05.04.2024

Stimmung in der Textilpflege hat sich abgekühlt

Arbeits- und Fachkräftemangel, steigende Kosten, zunehmend umfangreichere Auflagen durch Gesetze und Bestimmungen - diese Themen belasten die Wirtschaft. Das gilt auch für die Textilpflege. Wie sehr sich die Stimmung dort zuletzt abgekühlt hat, zeigt der neue Geschäftsklima-Index des DTV (Deutscher Textilreinigungs-Verband). Grundlage dafür ist eine Umfrage im Winter 2023/24.

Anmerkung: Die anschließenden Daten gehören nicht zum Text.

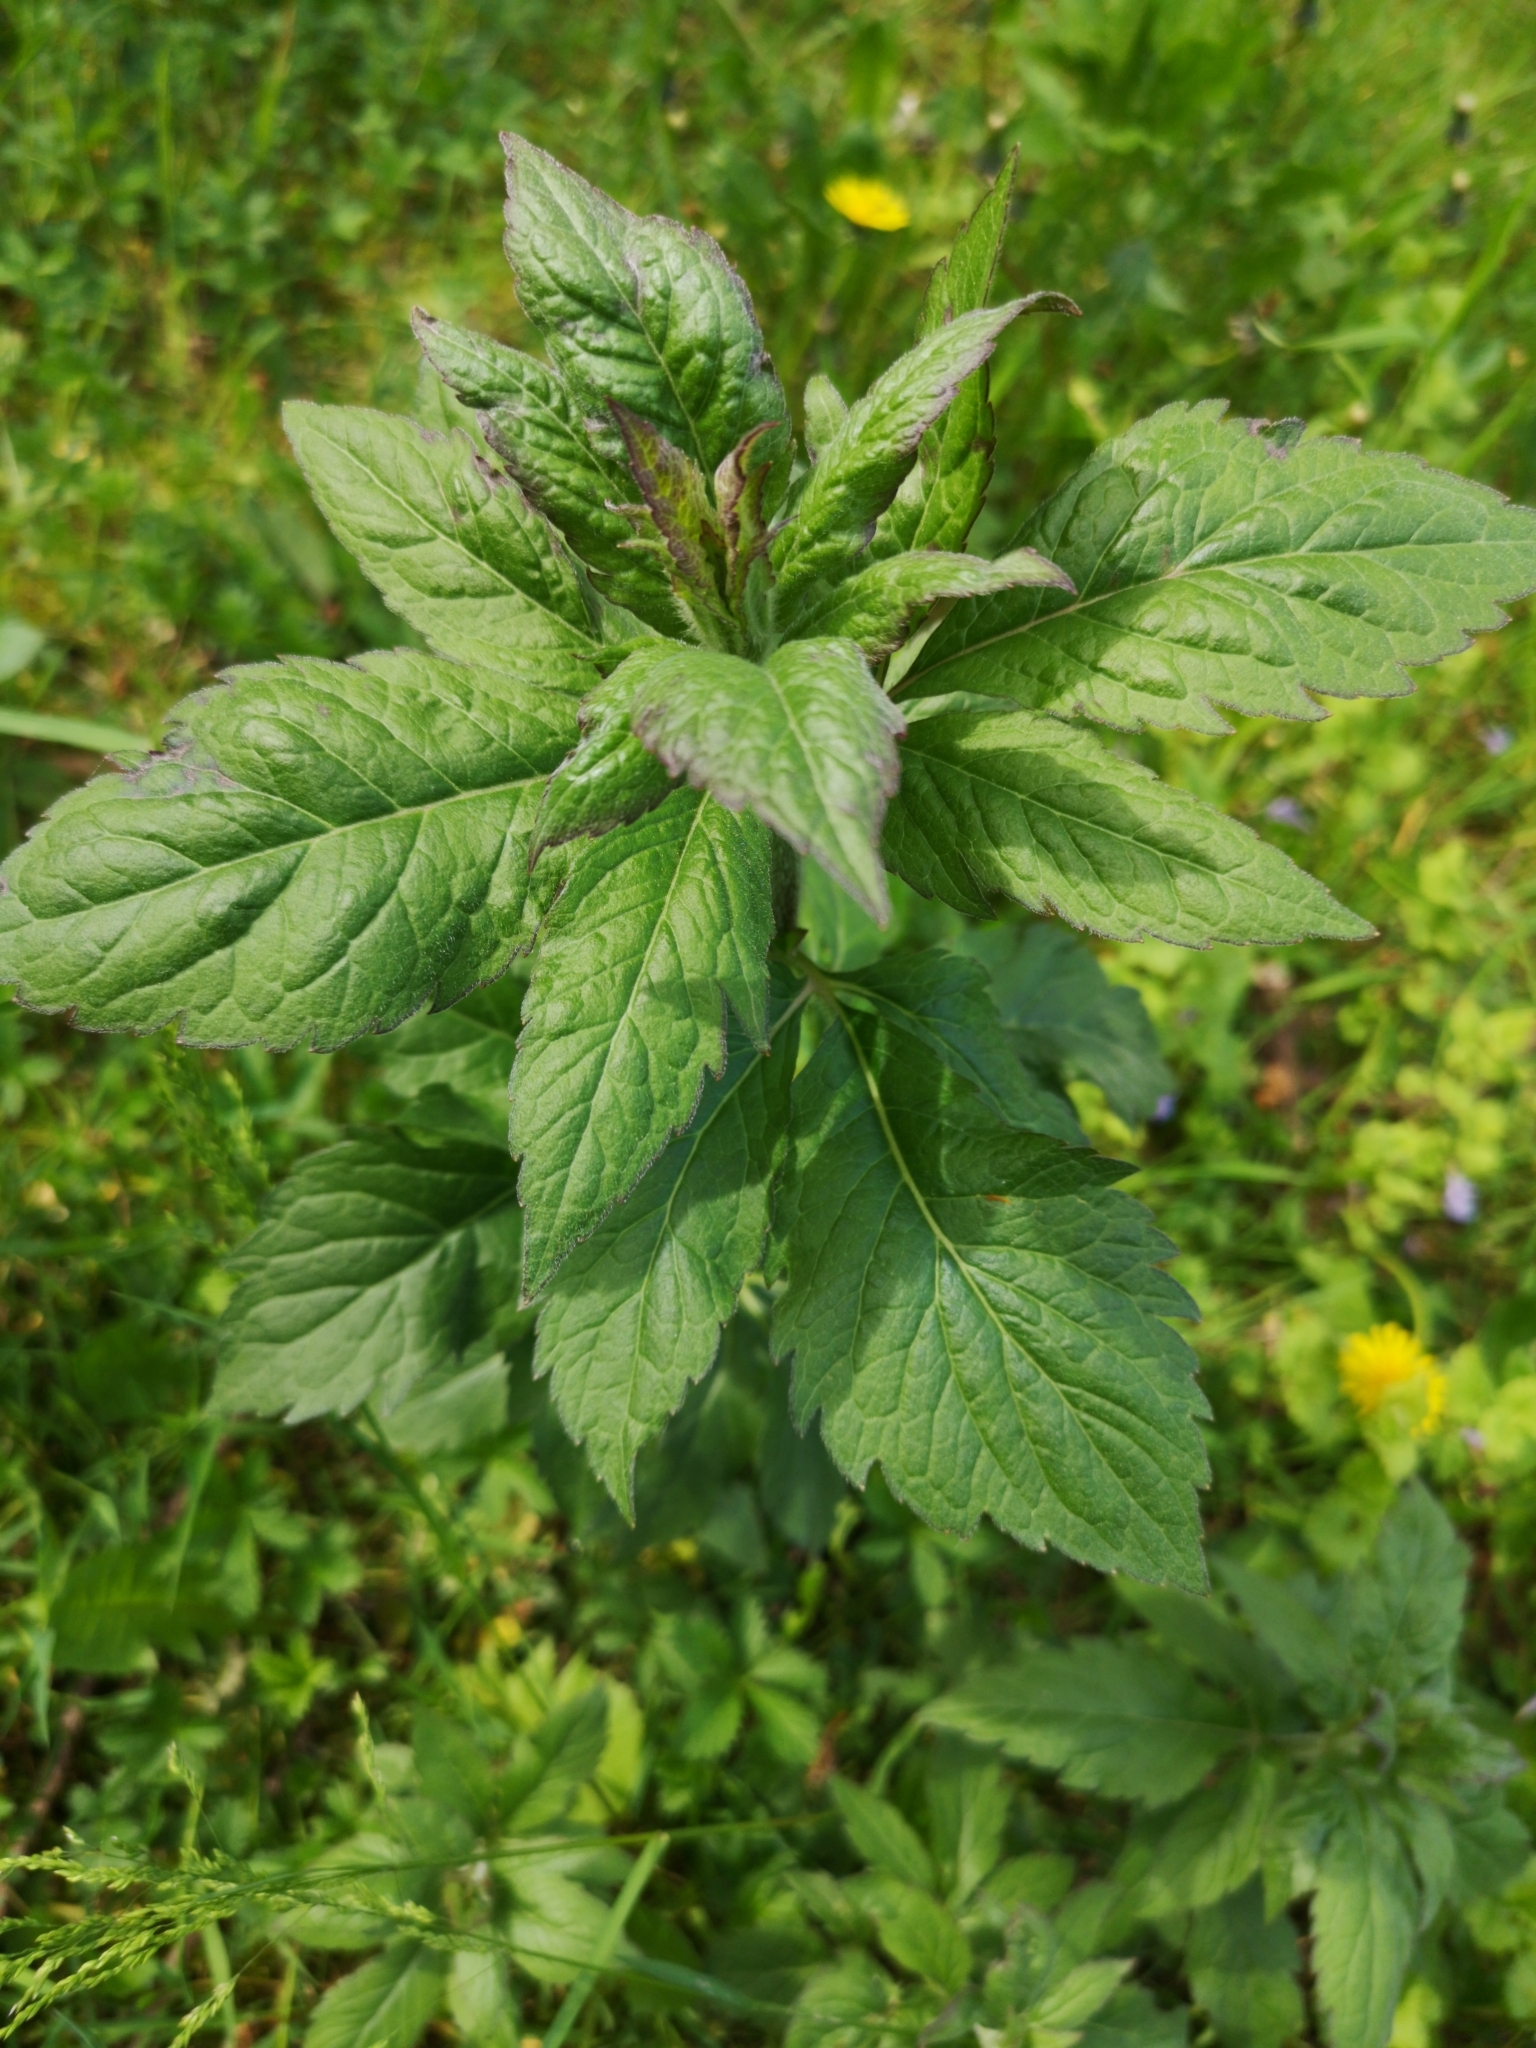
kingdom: Plantae
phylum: Tracheophyta
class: Magnoliopsida
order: Asterales
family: Asteraceae
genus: Eupatorium
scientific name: Eupatorium cannabinum
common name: Hemp-agrimony
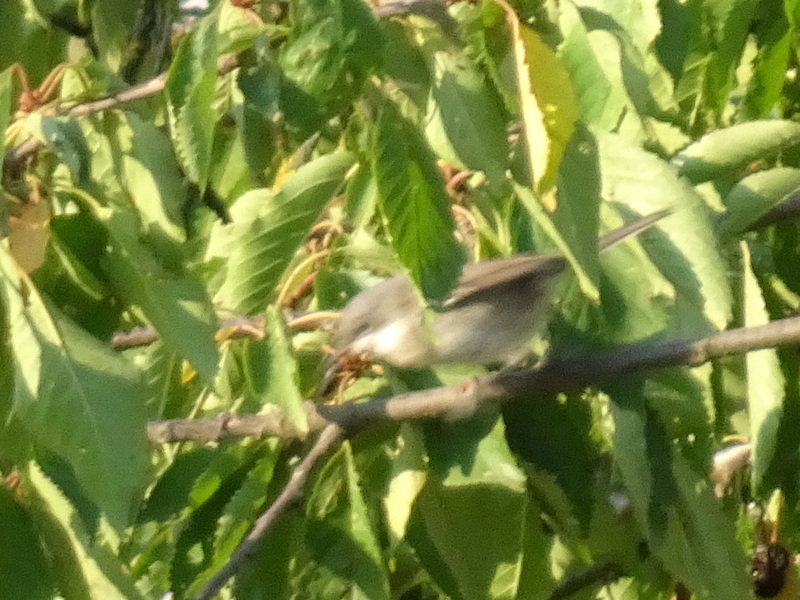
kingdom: Animalia
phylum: Chordata
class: Aves
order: Passeriformes
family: Sylviidae
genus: Sylvia
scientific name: Sylvia curruca
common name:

„Die aktuelle Umfrage zeigt, dass die positive Stimmung, die nach dem Abklingen der Pandemie in der Branche herrschte, sich im zweiten Halbjahr 2023 wieder deutlich abgekühlt hat“, so fasst der Verband die Ergebnisse zusammen. In Wäschereien und dem Textilservice bewerteten 83 Prozent der Befragten ihre Umsatzentwicklung als gut oder sehr gut.

Bei den Mischbetrieben war es eine knappe Mehrheit von 59 Prozent, bei Textilreinigungsbetrieben hingegen keine einzige Firma. Der Verband sieht als Gründe dafür die hohe Inflation, weshalb Verbraucher weniger Geld für saubere Wäsche übrig behielten, und die immer geringere Verbreitung von Textilien, die in einer Reinigung gepflegt werden müssen.

Umsatzerwartung für 2024 schlecht

Ähnlich blicken die Befragten auf die Umsatzentwicklung im 1. Halbjahr dieses Jahres. Hier kommen die Wäschereien und Textilservice-Anbieter auf etwa 49 Prozent. Mischbetriebe liegen bei 39 Prozent, während wieder keine Textilreinigung mit einer guten bis sehr guten Umsatzentwicklung rechnet. Noch schlechter sehen die Ergebnisse bezüglich der erwarteten Gewinnentwicklung aus. Für das 2. Halbjahr 2023 gaben hier jeweils gut die Hälfte der Textilservice- und Mischbetriebe (53 bzw. 52 Prozent) gut oder sehr gut an. Bei den Reinigungen waren es hingegen nur 17 Prozent.

Für das 1. Halbjahr 2024 sind die Erwartungen deutlich niedriger. Sehr gut oder gut für die Umsatzentwicklung wählten 40 Prozent der Textilservicebetriebe, 28 Prozent der Mischbetriebe und keine einzige Textilreinigung. „Das Umsatzwachstum wird voraussichtlich vor allem zur Begleichung steigender Kosten sowie zur Deckung des steigenden bürokratischen Aufwands verwendet“, heißt es vom DTV.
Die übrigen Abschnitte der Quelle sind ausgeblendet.